AUSGANGSTEXT>

********************

Dieses Unterfangen erweist sich schon beim Heraustreten aus dem Bahnhofsgebäude als schwierig. Es gibt nämlich kein richtiges Zentrum, an dem man sich orientieren könnte, vielmehr entstand Budapest durch die Verschmelzung der sich an beiden Ufern der Donau gegenüberliegenden Städte Buda und Pest, die jeweils über eigene Zentren verfügten.
Alles, was ich in Händen halte, ist die Wegbeschreibung zum Appartement unseres Airbnb-Gastgebers, der uns nicht weit vom Bahnhof vor einem Gebäude empfängt, dessen Fassade so aussieht, als löse sie sich jeden Moment in Wohlgefallen auf. Drinnen jedoch werden wir gleich dreimal überrascht. Zuerst von dem imposanten, nach oben hin offenen Innenhof mit den rundherum führenden Balkonen, dann von der geräumigen Altbau-Wohnung, die hinter einer der unscheinbaren, grünen Metalltüren beginnt, die auf den obersten Balkon hinaus führen und schließlich von einer Flasche ungarischem Rotwein sowie einer persönlichen Karte mit den Lieblingsorten unseres Gastgebers.

********************

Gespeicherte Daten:

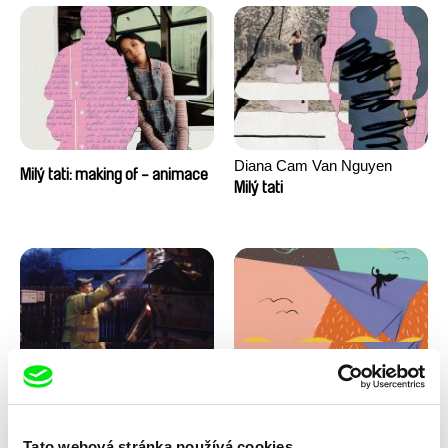
Diana Cam Van Nguyen
Milý tati: making of - animace
Milý tati
Kryštof Zvolánek
Masterclass s Noelem
Mezi odpady
Brownem
Tato webová stránka používá cookies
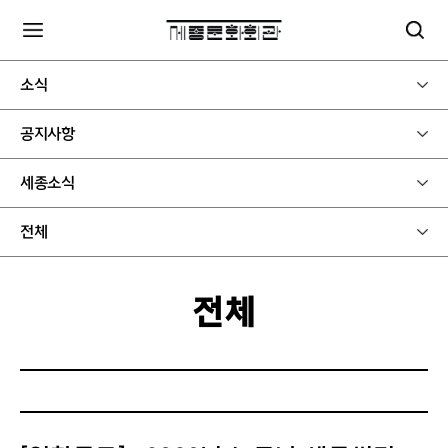
소식
공지사항
세종소식
전체
전체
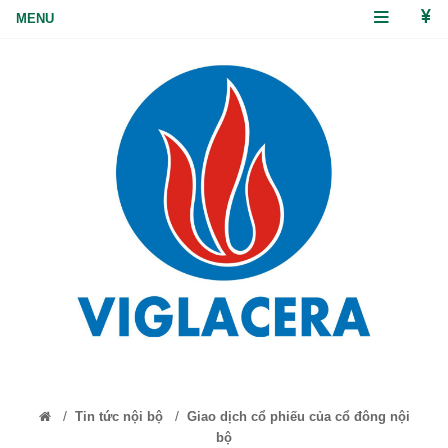
/
/
Tin tức nội bộ
Giao dịch cổ phiếu của cổ đông nội
bộ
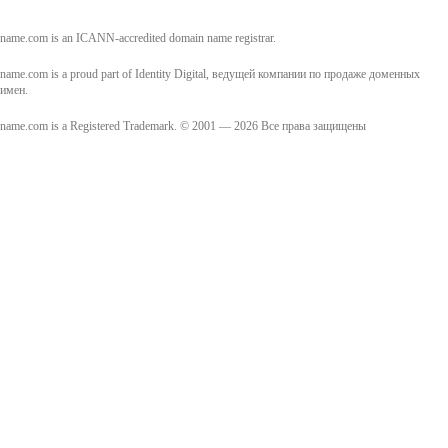
name.com is an ICANN-accredited domain name registrar.
name.com is a proud part of Identity Digital, ведущей компании по продаже доменных
имен.
name.com is a Registered Trademark. © 2001 — 2026 Все права защищены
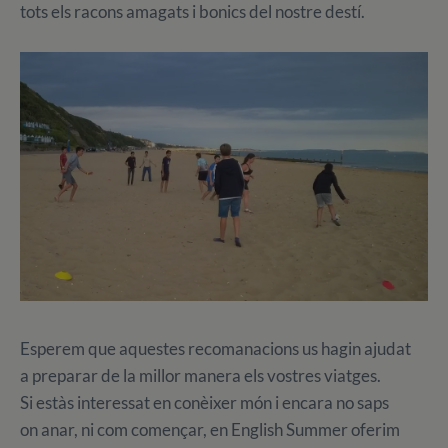
tots els racons amagats i bonics del nostre destí.
Esperem que aquestes recomanacions us hagin ajudat
a preparar de la millor manera els vostres viatges.
Si estàs interessat en conèixer món i encara no saps
on anar, ni com començar, en English Summer oferim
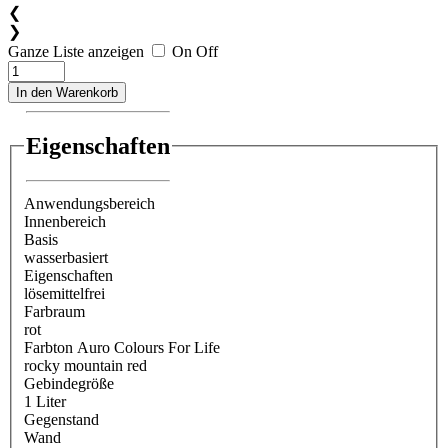
❮
❯
Ganze Liste anzeigen
On
Off
In den Warenkorb
Eigenschaften
Anwendungsbereich
Innenbereich
Basis
wasserbasiert
Eigenschaften
lösemittelfrei
Farbraum
rot
Farbton Auro Colours For Life
rocky mountain red
Gebindegröße
1 Liter
Gegenstand
Wand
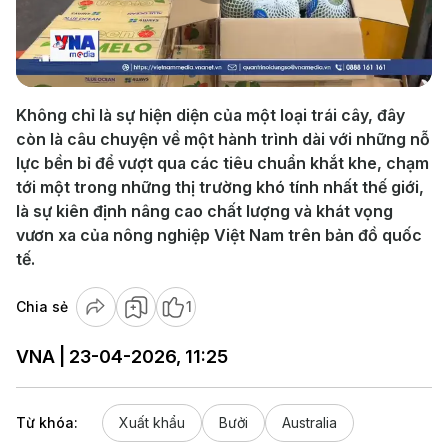
Play
Video
Không chỉ là sự hiện diện của một loại trái cây, đây
còn là câu chuyện về một hành trình dài với những nỗ
lực bền bỉ để vượt qua các tiêu chuẩn khắt khe, chạm
tới một trong những thị trường khó tính nhất thế giới,
là sự kiên định nâng cao chất lượng và khát vọng
vươn xa của nông nghiệp Việt Nam trên bản đồ quốc
tế.
Chia sẻ
1
VNA | 23-04-2026, 11:25
Từ khóa:
Xuất khẩu
Bưởi
Australia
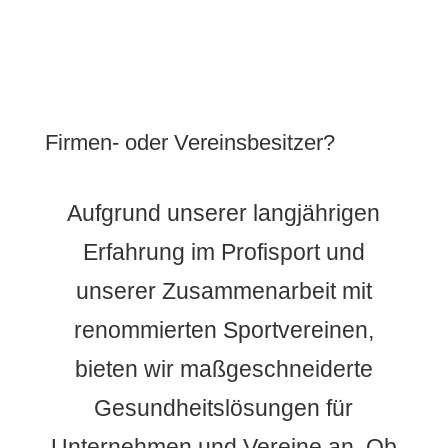
Firmen- oder Vereinsbesitzer?
Aufgrund unserer langjährigen
Erfahrung im Profisport und
unserer Zusammenarbeit mit
renommierten Sportvereinen,
bieten wir maßgeschneiderte
Gesundheitslösungen für
Unternehmen und Vereine an. Ob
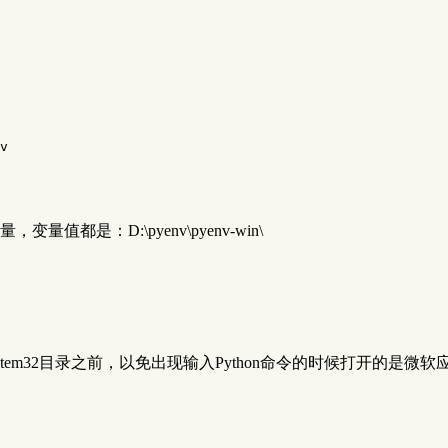
v
变量值都是：D:\pyenv\pyenv-win\
stem32目录之前，以免出现输入Python命令的时候打开的是微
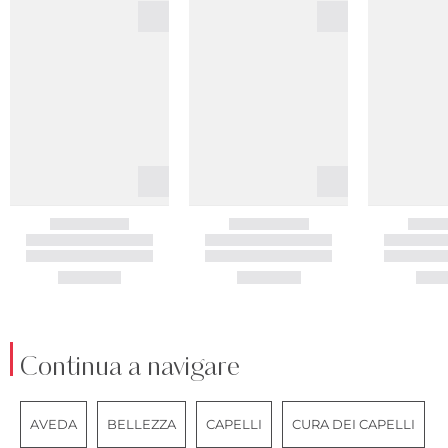
Continua a navigare
AVEDA
BELLEZZA
CAPELLI
CURA DEI CAPELLI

********************

AUFGABE A>
Beantworten Sie anhand des Ausgangstextes:
(i) Durch die Verschmelzung welcher beiden Städte ist Budapest entstanden?
(ii) Welche Farbe haben die Metalltüren, die auf den obersten Balkon hinausführen?
(iii) Was lag außer einer Flasche ungarischem Rotwein noch für die Gäste bereit?
AUFGABE B>
Fahren Sie mit dem Ausgangstext über die Ankunft in Budapest im Anschluss an seinen letzten Satz fort.
Die Einträge sind vom Ausgangstext getrenntes Material.

IHRE ANTWORT A>
(i) Buda und Pest
(ii) Grün
(iii) Eine persönliche Karte mit den Lieblingsorten des Gastgebers

IHRE ANTWORT B>
DAS JÜDISCHE VIERTEL: HOTSPOT ZWISCHEN JUGENDSTIL UND SHABBY CHIC
Unsere Unterkunft liegt im Jüdischen Viertel, dem 7. Bezirk von Budapest, der sich hinter der Großen Synagoge, der größten in Europa, trapezförmig zwischen vier breiten Boulevards aufspannt. Es wirkt wie ein symbolisches Statement zur leidvollen Vergangenheit dieses Viertels, dass ausgerechnet hier das junge Herz der Stadt schlägt. Indem man einfach im Zickzackkurs zwischen Wesselenyi und Kiraly-Straße wechselt, erlebt man an einem einzigen Tag eine kleine Reise durch die Moderne. Da tritt man wohlgesättigt aus einer israelischen Hummus-Bar, um auf der gegenüberliegenden Straßenseite in einen Laden für Vintage-Mode zu stolpern. Man biegt um die Ecke und steht vor einer riesigen Markthalle im Jugendstil, die sich gleich neben einer Brachfläche befindet, wo Streetfood-Stände neben ungarischem Langós auch mexikanische Tacos und Pulled Pork-Burger anbieten.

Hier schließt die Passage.